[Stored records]

************

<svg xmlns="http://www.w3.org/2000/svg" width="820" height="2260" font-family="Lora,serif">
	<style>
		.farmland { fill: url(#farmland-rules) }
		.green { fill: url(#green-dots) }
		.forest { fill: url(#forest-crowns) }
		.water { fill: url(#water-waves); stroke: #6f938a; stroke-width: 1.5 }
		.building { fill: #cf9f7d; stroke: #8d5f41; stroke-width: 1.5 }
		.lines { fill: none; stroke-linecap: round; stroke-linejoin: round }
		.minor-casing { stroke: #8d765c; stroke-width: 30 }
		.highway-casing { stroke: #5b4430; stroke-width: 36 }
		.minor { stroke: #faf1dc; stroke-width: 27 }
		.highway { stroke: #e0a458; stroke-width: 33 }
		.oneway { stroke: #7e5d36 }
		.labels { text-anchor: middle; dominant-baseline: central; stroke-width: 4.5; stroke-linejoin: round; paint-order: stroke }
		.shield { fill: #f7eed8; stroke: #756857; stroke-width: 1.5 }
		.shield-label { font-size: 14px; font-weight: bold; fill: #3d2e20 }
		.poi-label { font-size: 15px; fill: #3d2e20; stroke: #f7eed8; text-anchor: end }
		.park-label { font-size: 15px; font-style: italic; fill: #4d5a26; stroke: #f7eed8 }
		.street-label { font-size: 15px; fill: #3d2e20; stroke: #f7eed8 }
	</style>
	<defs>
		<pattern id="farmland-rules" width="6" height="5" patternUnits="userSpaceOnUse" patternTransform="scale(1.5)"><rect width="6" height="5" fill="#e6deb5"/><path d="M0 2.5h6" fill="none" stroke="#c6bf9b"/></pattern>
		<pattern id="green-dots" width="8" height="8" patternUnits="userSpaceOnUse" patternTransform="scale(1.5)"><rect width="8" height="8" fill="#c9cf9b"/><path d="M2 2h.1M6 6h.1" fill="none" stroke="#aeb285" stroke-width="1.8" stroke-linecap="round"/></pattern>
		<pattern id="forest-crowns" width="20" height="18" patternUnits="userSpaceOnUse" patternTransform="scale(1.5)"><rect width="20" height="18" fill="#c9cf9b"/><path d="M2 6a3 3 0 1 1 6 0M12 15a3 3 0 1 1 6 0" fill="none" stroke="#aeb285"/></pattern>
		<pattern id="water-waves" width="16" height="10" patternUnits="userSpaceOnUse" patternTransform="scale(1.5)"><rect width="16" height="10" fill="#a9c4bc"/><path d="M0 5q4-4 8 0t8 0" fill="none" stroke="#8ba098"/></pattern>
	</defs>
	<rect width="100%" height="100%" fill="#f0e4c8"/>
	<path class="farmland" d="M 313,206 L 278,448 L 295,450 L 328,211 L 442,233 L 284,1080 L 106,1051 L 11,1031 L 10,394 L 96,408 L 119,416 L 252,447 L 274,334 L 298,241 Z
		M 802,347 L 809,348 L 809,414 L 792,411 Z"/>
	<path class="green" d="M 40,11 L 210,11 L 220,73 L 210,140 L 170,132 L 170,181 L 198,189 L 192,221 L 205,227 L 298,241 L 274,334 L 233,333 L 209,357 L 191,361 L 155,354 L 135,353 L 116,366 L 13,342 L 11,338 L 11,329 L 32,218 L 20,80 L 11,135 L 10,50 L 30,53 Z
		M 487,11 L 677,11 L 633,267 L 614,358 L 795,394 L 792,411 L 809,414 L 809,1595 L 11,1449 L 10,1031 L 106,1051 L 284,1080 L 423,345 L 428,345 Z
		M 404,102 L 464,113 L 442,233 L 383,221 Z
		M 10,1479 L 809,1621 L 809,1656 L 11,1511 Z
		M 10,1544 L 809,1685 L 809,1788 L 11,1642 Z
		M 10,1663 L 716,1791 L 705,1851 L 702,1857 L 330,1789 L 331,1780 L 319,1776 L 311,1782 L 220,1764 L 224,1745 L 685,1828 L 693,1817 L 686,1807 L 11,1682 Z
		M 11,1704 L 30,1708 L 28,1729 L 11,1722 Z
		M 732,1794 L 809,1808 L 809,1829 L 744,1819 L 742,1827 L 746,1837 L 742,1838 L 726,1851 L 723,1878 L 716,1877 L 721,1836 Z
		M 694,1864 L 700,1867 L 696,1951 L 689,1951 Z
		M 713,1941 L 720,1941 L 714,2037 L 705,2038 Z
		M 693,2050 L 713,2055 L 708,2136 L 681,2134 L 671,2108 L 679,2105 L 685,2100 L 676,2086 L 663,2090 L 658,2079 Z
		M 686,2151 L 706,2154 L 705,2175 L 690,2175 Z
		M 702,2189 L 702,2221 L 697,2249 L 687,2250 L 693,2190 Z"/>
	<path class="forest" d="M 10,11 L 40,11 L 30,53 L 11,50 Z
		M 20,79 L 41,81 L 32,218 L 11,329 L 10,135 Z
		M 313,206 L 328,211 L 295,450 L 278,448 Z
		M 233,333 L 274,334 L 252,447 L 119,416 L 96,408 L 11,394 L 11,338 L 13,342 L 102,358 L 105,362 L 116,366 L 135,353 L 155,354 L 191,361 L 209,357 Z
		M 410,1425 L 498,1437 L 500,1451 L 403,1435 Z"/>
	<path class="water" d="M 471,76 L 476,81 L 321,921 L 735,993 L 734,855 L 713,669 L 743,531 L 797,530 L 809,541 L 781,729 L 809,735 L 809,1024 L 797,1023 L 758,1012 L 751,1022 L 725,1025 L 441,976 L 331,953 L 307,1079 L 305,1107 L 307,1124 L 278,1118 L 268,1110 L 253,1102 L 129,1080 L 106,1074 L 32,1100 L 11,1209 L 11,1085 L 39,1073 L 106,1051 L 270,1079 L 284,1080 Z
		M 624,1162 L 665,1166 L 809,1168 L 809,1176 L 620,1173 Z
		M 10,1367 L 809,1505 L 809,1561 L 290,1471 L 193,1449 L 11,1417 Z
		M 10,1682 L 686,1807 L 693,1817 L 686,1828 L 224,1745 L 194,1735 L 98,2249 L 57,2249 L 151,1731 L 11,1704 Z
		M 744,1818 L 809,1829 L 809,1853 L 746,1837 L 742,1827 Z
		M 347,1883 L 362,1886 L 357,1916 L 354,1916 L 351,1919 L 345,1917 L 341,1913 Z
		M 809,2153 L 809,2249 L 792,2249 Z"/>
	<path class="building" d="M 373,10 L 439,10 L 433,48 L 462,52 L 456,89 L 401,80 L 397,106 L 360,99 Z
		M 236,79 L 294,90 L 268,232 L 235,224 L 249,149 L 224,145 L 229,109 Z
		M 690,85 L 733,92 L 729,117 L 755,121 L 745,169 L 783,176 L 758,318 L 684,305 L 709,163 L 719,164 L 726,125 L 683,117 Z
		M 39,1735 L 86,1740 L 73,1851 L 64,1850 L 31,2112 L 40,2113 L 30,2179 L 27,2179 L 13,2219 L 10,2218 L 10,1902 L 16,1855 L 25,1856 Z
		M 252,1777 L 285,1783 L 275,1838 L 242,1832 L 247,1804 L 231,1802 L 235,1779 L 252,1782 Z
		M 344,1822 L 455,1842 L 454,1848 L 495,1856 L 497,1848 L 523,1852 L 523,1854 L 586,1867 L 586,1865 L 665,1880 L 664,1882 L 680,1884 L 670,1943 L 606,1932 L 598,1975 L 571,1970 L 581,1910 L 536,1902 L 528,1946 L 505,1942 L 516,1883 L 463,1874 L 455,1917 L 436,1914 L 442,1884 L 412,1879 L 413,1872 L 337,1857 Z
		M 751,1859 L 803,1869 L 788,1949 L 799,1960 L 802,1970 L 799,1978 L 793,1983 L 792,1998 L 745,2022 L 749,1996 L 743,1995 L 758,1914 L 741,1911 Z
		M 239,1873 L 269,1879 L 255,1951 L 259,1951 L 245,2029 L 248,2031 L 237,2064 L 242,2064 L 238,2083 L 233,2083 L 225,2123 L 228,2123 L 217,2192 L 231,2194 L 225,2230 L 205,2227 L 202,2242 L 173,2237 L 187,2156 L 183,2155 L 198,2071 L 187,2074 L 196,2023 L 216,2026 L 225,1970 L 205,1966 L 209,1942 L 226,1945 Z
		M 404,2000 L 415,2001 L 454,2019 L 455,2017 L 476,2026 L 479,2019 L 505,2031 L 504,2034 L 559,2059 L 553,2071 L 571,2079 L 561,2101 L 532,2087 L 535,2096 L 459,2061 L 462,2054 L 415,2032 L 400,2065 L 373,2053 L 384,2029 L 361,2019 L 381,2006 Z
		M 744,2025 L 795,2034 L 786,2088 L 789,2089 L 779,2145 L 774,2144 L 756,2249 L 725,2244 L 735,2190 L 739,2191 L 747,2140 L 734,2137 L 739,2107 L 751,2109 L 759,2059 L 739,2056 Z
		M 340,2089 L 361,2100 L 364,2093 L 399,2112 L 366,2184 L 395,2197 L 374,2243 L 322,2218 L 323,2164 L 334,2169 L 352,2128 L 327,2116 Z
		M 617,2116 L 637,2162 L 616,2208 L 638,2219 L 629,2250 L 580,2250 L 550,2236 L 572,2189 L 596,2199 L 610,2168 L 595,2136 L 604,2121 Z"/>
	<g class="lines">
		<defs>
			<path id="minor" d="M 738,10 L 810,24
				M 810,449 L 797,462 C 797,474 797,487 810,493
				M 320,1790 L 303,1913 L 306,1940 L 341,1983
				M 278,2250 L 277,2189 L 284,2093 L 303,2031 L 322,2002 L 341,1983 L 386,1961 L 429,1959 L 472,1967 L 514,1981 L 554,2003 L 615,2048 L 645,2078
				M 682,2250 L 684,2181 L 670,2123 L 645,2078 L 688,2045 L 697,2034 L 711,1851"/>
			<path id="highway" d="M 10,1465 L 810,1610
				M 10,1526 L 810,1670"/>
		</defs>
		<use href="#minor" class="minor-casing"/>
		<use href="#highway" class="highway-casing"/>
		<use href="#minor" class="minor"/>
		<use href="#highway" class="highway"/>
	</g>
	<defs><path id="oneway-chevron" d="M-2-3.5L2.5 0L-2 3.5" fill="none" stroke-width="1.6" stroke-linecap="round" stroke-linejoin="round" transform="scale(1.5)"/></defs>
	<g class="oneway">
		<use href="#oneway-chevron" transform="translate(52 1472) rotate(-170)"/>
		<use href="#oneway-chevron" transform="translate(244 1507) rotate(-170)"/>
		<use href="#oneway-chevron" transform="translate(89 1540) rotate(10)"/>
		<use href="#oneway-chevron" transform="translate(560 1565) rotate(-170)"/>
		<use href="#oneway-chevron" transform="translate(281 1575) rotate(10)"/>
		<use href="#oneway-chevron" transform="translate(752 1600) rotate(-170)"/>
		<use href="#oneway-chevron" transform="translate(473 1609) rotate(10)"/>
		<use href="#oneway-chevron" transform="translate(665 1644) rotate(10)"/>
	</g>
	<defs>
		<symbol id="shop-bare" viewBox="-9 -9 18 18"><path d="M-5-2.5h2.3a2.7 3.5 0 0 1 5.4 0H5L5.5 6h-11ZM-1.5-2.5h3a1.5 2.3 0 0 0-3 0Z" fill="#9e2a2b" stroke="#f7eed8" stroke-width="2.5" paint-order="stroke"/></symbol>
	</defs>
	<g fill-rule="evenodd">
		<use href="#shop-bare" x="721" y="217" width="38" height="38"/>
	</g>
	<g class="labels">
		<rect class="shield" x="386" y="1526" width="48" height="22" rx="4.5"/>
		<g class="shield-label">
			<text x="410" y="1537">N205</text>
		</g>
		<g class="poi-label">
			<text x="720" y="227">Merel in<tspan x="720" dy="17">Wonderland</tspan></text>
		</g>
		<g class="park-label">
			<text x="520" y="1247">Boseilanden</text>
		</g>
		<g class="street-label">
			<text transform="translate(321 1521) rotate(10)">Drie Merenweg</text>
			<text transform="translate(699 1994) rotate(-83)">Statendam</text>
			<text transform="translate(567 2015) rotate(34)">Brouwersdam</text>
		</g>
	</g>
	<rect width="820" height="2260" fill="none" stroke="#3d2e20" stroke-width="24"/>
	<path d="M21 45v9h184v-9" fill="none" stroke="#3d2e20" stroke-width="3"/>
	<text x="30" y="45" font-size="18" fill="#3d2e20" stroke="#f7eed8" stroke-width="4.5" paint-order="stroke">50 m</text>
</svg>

************

What is needed: All that belongs in the answer is the run of lines above from the line containing "url(#water-waves); stroke: #6f938a;" through the line containing "L 298,241 Z", exactly as written.

Task solution:
		.water { fill: url(#water-waves); stroke: #6f938a; stroke-width: 1.5 }
		.building { fill: #cf9f7d; stroke: #8d5f41; stroke-width: 1.5 }
		.lines { fill: none; stroke-linecap: round; stroke-linejoin: round }
		.minor-casing { stroke: #8d765c; stroke-width: 30 }
		.highway-casing { stroke: #5b4430; stroke-width: 36 }
		.minor { stroke: #faf1dc; stroke-width: 27 }
		.highway { stroke: #e0a458; stroke-width: 33 }
		.oneway { stroke: #7e5d36 }
		.labels { text-anchor: middle; dominant-baseline: central; stroke-width: 4.5; stroke-linejoin: round; paint-order: stroke }
		.shield { fill: #f7eed8; stroke: #756857; stroke-width: 1.5 }
		.shield-label { font-size: 14px; font-weight: bold; fill: #3d2e20 }
		.poi-label { font-size: 15px; fill: #3d2e20; stroke: #f7eed8; text-anchor: end }
		.park-label { font-size: 15px; font-style: italic; fill: #4d5a26; stroke: #f7eed8 }
		.street-label { font-size: 15px; fill: #3d2e20; stroke: #f7eed8 }
	</style>
	<defs>
		<pattern id="farmland-rules" width="6" height="5" patternUnits="userSpaceOnUse" patternTransform="scale(1.5)"><rect width="6" height="5" fill="#e6deb5"/><path d="M0 2.5h6" fill="none" stroke="#c6bf9b"/></pattern>
		<pattern id="green-dots" width="8" height="8" patternUnits="userSpaceOnUse" patternTransform="scale(1.5)"><rect width="8" height="8" fill="#c9cf9b"/><path d="M2 2h.1M6 6h.1" fill="none" stroke="#aeb285" stroke-width="1.8" stroke-linecap="round"/></pattern>
		<pattern id="forest-crowns" width="20" height="18" patternUnits="userSpaceOnUse" patternTransform="scale(1.5)"><rect width="20" height="18" fill="#c9cf9b"/><path d="M2 6a3 3 0 1 1 6 0M12 15a3 3 0 1 1 6 0" fill="none" stroke="#aeb285"/></pattern>
		<pattern id="water-waves" width="16" height="10" patternUnits="userSpaceOnUse" patternTransform="scale(1.5)"><rect width="16" height="10" fill="#a9c4bc"/><path d="M0 5q4-4 8 0t8 0" fill="none" stroke="#8ba098"/></pattern>
	</defs>
	<rect width="100%" height="100%" fill="#f0e4c8"/>
	<path class="farmland" d="M 313,206 L 278,448 L 295,450 L 328,211 L 442,233 L 284,1080 L 106,1051 L 11,1031 L 10,394 L 96,408 L 119,416 L 252,447 L 274,334 L 298,241 Z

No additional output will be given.